_Available data:_
· · · · · · ·

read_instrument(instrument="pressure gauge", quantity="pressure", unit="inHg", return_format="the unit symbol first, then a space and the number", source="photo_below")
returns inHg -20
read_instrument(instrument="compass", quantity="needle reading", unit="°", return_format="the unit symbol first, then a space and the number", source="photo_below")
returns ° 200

· · · · · · ·

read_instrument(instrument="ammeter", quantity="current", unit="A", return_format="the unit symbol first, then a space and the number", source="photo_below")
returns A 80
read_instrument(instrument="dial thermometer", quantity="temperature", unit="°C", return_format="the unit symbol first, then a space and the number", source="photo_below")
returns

· · · · · · ·

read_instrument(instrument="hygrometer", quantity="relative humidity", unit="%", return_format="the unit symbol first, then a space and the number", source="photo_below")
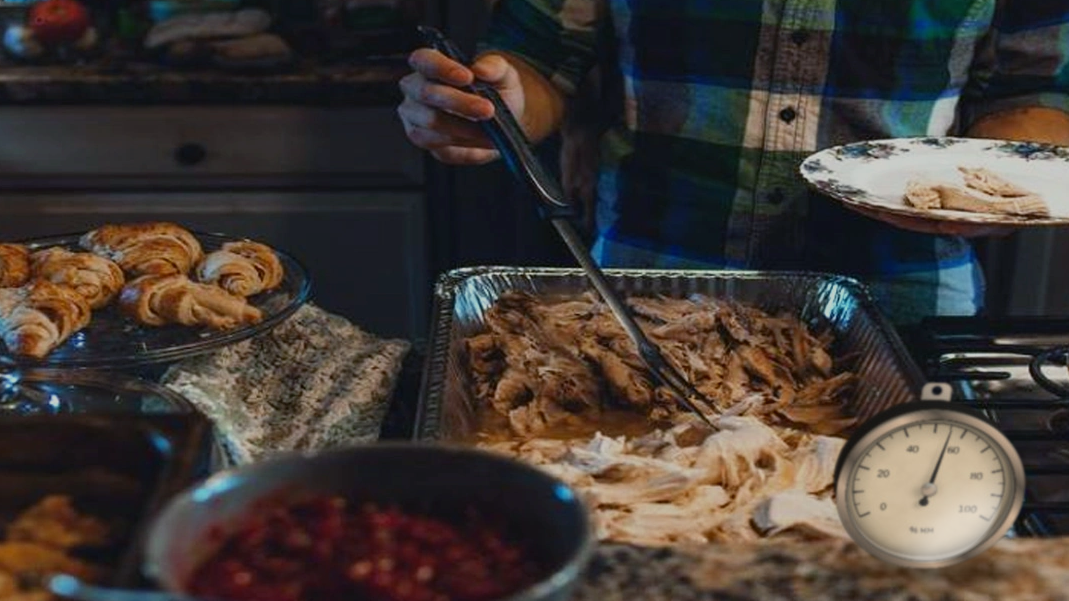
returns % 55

· · · · · · ·

_Assignment:_
Which lines of the records above contain the string "inHg" with the same capitalization? Copy each of those lines in full.

_Finished exercise:_
read_instrument(instrument="pressure gauge", quantity="pressure", unit="inHg", return_format="the unit symbol first, then a space and the number", source="photo_below")
returns inHg -20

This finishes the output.